PSP awards in financial years 2007/08 and 2008/09

For the awards made in June 2007 and April 2008, two performance conditions applied to awards made to Executive Directors. Half of each award is subject to a relative total shareholder return (or TSR) performance condition measured over a three-year period. The growth in the Company’s TSR over this period is compared to that of the companies in the comparator group and the Company’s ranking among the comparator group determines the percentage of the relevant half of the award that will vest and become exercisable.

The comparator group consists of the FTSE 250 Index excluding banks, speciality and general financial, life insurance, investment trusts, mining, non-life insurance, oil and gas producers and real estate sector companies.

The other half of the awards made to Executive Directors are subject to a performance condition requiring growth in the Company’s earnings per share (or EPS) over the three-year performance period to exceed the annual compound growth rate of the UK Retail Prices Index (RPI) over the same period by at least 4 percent (at which point 20% of awards vest). Full vesting will require compound annual growth of 12% per annum in excess of RPI.

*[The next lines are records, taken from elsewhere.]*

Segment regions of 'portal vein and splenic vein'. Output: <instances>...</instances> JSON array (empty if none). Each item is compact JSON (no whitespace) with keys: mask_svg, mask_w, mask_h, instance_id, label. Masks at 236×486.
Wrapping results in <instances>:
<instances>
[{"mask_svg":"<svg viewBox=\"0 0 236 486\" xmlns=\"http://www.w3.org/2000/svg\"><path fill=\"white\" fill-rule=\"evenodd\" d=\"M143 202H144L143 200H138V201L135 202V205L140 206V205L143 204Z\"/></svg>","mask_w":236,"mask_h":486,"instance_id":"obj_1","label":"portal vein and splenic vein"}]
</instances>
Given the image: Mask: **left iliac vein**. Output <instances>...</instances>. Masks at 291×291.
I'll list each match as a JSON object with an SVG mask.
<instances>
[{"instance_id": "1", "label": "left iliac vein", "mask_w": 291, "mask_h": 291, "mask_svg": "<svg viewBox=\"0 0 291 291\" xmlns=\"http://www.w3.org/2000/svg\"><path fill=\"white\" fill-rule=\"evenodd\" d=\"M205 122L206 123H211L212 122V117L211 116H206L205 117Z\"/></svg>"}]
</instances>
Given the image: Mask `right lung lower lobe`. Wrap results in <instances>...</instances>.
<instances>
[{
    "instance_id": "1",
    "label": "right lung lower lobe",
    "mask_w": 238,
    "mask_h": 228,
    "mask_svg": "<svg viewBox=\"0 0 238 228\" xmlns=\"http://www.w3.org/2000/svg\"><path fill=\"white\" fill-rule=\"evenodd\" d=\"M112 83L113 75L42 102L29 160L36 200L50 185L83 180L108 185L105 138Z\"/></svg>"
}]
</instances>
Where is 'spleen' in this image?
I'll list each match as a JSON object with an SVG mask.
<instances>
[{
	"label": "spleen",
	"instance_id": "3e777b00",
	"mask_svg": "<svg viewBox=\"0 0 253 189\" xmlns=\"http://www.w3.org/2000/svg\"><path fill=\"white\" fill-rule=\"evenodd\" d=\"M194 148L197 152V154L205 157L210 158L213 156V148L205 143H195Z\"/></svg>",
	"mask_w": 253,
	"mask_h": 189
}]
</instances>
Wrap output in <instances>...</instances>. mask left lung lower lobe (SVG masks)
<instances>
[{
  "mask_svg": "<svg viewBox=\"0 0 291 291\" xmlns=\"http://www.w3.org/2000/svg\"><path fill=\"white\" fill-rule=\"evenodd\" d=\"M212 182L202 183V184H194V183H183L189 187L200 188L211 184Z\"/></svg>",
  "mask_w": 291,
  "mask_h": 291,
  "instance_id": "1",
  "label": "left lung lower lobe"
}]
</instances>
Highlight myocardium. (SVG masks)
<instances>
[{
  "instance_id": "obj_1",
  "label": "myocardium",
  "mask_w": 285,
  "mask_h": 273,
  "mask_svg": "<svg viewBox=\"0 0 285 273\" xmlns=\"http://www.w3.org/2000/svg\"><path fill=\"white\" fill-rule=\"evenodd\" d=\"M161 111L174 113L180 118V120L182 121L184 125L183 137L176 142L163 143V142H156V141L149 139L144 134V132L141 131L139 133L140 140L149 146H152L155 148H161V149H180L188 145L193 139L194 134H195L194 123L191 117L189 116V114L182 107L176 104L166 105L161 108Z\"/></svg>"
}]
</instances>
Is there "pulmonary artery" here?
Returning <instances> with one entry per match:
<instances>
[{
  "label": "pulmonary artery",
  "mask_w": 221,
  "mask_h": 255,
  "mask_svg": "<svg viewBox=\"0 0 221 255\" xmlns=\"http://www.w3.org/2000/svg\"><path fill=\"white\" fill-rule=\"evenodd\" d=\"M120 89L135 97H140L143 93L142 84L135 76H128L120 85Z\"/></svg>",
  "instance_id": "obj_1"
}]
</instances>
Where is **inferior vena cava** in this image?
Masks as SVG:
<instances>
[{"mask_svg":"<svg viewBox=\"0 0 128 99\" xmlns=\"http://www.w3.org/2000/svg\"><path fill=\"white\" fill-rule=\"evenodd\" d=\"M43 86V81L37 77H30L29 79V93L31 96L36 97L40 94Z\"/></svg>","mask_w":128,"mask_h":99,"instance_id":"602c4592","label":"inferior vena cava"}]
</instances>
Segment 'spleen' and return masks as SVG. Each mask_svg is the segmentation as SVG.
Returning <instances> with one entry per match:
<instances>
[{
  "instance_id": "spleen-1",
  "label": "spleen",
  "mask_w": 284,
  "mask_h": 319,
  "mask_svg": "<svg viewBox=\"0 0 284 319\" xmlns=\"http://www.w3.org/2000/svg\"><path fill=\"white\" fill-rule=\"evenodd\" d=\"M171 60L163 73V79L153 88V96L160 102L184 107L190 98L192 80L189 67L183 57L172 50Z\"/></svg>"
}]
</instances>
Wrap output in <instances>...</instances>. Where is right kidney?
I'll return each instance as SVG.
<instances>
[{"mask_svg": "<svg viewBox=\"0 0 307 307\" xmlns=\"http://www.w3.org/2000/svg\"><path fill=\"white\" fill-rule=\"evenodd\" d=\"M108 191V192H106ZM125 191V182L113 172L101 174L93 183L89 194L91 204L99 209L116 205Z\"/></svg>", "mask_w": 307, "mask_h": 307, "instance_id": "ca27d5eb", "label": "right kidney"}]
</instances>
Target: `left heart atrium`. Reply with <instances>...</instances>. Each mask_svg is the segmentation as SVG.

The performance of the Company’s TSR in the period to 1 February 2009 has been monitored in order to determine whether, if performance were to be measured at that time, the performance condition relevant to the awards granted in calendar years 2007 and 2008 and those granted in calendar year 2006 (for which performance in respect of 100% of the award is tested by reference to the Company’s TSR, as described above) would have been met. This exercise shows that, if 1 February 2009 were to be the final date of the test period for each of these awards, the Company’s TSR would rank as follows as compared with the members of the relevant comparator group listed as at that date, and that the following percentages of each award would vest:

Award date
(calendar year)
Ranking of TSR among comparator
group listed as at 1 February 2009
Percentage
vesting
2006 62 out of 179 members 70.1%
2007 41 out of 143 members 89.4%
2008 18 out of 153 members 100%

The information above illustrates the Company’s strong performance against its peer group, articularly during calendar year 2008.

The graph below shows the performance, up to 1 February 2009, under the April 2006 award, compared to the median and upper quartile of the comparator group. The points plotted represent the three month average TSR over the performance period for both the Company and the median and upper quartile of the comparator group (in line with the Plan Rules). This demonstrates that, as at the end of the financial year, the Company’s TSR ranked it between the median and upper quartile of the comparator group under the 2006 award.

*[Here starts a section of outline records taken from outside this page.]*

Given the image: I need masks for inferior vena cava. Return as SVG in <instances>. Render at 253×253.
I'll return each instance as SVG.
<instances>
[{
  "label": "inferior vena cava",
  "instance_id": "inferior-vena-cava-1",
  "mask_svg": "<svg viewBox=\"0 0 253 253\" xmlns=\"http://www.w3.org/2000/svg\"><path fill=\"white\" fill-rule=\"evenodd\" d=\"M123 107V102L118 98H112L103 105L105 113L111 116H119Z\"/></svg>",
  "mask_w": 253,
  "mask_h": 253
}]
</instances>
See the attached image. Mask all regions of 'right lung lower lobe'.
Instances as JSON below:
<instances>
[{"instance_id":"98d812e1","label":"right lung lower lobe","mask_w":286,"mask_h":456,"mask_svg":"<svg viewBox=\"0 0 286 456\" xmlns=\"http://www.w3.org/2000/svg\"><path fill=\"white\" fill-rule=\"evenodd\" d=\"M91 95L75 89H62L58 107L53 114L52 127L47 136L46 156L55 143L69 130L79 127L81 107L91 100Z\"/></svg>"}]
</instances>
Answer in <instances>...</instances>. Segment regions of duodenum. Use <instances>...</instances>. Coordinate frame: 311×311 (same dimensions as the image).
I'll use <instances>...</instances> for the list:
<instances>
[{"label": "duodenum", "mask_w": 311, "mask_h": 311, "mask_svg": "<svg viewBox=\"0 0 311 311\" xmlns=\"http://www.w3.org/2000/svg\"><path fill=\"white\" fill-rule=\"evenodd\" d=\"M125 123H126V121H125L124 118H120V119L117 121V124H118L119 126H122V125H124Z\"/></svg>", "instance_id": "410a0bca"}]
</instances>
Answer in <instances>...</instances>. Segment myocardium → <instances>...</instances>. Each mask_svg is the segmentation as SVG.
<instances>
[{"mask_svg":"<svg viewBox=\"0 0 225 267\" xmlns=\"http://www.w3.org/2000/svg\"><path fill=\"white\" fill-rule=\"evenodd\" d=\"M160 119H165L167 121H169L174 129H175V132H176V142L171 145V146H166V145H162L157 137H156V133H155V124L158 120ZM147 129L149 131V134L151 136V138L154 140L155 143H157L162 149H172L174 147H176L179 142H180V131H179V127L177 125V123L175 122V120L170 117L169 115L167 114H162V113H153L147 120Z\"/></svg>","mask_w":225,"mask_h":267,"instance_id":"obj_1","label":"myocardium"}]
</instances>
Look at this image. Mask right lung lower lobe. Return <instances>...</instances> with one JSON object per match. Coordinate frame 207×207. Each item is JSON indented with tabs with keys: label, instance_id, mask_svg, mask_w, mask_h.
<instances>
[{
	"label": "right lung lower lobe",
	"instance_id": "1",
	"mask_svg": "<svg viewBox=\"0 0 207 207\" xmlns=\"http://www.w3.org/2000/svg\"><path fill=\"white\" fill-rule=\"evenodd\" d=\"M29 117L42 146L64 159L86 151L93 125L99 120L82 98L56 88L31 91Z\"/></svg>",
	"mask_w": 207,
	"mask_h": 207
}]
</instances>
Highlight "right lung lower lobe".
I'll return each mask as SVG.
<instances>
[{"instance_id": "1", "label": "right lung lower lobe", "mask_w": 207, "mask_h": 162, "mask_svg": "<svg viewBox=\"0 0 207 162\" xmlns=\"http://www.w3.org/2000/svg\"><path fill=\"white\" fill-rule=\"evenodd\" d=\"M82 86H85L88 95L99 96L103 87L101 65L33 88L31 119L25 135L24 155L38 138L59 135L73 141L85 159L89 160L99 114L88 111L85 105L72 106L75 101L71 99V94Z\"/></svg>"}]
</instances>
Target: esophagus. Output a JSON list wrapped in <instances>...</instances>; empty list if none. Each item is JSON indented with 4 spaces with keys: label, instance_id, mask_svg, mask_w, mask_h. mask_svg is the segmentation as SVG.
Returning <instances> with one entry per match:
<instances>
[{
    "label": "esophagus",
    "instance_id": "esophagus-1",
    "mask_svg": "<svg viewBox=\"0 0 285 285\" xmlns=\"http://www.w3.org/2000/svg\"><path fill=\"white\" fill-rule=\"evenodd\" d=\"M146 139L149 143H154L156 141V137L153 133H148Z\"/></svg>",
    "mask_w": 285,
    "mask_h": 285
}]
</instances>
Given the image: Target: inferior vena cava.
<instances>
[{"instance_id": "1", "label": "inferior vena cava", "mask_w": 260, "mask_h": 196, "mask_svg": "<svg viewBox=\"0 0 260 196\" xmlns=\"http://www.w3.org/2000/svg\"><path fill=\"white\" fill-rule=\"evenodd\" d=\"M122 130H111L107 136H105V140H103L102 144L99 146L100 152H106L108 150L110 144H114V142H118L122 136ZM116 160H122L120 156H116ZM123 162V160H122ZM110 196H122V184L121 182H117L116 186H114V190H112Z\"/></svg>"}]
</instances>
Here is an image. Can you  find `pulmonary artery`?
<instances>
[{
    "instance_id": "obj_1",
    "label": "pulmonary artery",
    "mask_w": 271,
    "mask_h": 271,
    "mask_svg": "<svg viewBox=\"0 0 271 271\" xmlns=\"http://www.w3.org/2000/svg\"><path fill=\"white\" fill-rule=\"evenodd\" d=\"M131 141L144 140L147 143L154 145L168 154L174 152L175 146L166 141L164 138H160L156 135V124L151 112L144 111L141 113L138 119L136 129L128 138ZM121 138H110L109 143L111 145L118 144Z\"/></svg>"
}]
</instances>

2006 Award Performance Chart (3 month averaging) between Preimer Farnell Media TSR and Upper Quartile TSR

PSP awards in financial year 2009/10

The Remuneration Committee has reviewed the targets to be applied for the forthcoming grants under the PSP. For the avoidance of doubt, no changes are being considered to past awards under the PSP.

The outcome of this review was that, while the TSR condition is considered to remain an appropriate and robust measure of performance in respect of one half of an award, EPS should be replaced with a return on sales (or ‘ROS’) target in respect of the other half. This change formed part of the consultation with shareholders referred to above. ROS is calculated by dividing the operating profit (or adjusted operating profit if this is reported in the Annual Report and Accounts) by sales. The half of the award which is subject to an ROS target will not vest unless ROS is 12% or higher in the final year of the three year performance period, with full vesting requiring an ROS of 13% or higher. Between these points, the relevant half of the award vests on a straight line basis. For grants made in 2009, the ROS for the financial year ending in 2012 will determine the level of vesting.

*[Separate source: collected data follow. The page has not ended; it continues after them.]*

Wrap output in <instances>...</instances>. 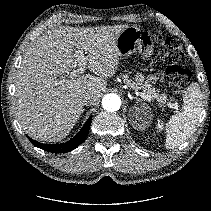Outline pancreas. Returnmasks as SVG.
<instances>
[{
  "mask_svg": "<svg viewBox=\"0 0 211 211\" xmlns=\"http://www.w3.org/2000/svg\"><path fill=\"white\" fill-rule=\"evenodd\" d=\"M127 82V85L131 88L138 90L142 89L145 94H147L152 100H157L161 106H164L168 101V97L165 93L160 94L158 90H155L148 81L144 80L142 75H138L135 78V82L129 79L128 75L123 76Z\"/></svg>",
  "mask_w": 211,
  "mask_h": 211,
  "instance_id": "cf45deb5",
  "label": "pancreas"
}]
</instances>
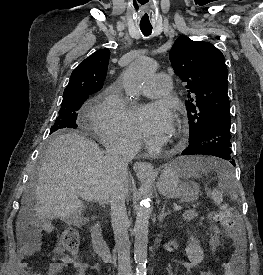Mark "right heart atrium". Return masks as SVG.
Here are the masks:
<instances>
[{
    "instance_id": "d8ad5b80",
    "label": "right heart atrium",
    "mask_w": 263,
    "mask_h": 275,
    "mask_svg": "<svg viewBox=\"0 0 263 275\" xmlns=\"http://www.w3.org/2000/svg\"><path fill=\"white\" fill-rule=\"evenodd\" d=\"M91 131L108 147L134 150L139 139L131 125V114L114 89L101 94L89 111Z\"/></svg>"
}]
</instances>
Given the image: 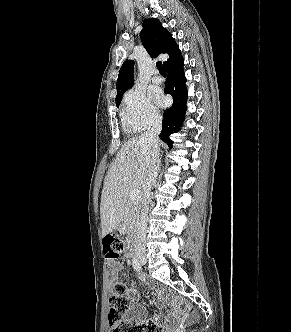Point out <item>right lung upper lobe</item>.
<instances>
[{"label":"right lung upper lobe","mask_w":291,"mask_h":332,"mask_svg":"<svg viewBox=\"0 0 291 332\" xmlns=\"http://www.w3.org/2000/svg\"><path fill=\"white\" fill-rule=\"evenodd\" d=\"M142 26L143 29L140 33V38L151 57H156L159 54H168L169 58L163 63L164 67H167L181 57V51L174 38L162 27L158 20L145 19ZM133 84V62L127 60L123 63L119 71L116 102L121 101L124 92L132 87Z\"/></svg>","instance_id":"right-lung-upper-lobe-1"}]
</instances>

ROS is currently one of the key strategic and financial targets for the Company and it is its published target to achieve a 12% ROS over the next three years, compared to a current ROS of around 10.6%. As ROS represents the gross margin from sales, less the marginal operating costs of the business, it can be influenced by ensuring that gross margins are effectively managed and by careful control of operating costs.

The Committee believes that an ROS target encourages the delivery of substantial shareholder value through increased profitability, and that the targets are aligned with the Company’s strategic objectives.

By way of example only, if the Group’s sales are £800 million and ROS is 10%, the pre-tax profit would be £80 million. If sales were to remain at £800 million, but ROS improved to 12%, the pre-tax profit would increase to £96 million, so each 1% improvement in ROS would create an extra £8 million of pre-tax profits. For the stretch ROS target of 13% to be met, the operating profit would need to be £104 million (again, assuming sales of £800 million) or an improvement of 30% over the current level.

The vesting schedules for the TSR and ROS performance targets will be as follows:

Rank of the Company’s TSR against the TSR of the members of the comparator group Percentage of one-half of an award that vests and becomes exercisable
Upper quartile or above 100%
Between upper quartile and median On a straight line basis between 20% and 100%
Median 20%
Below median 0%
Return on Sales performance in 2012 Percentage of one-half of an award that vests and becomes exercisable
13% or more 100%
Between 12% and 13% On a straight line basis between 20% and 100%
12% 20%
Less than 12% 0%

In addition, awards to which the TSR performance measure applies will continue only to vest if the Committee is satisfied that the underlying performance of the Company during the performance period justifies the exercise of an award. In the case of the ROS element, the Committee must be satisfied that the improvement in ROS has not been achieved at the expense of the Group’s market share in its electronics distribution sector. In assessing performance in respect of market share, the Remuneration Committee will take into account relevant industry statistics and competitor performance.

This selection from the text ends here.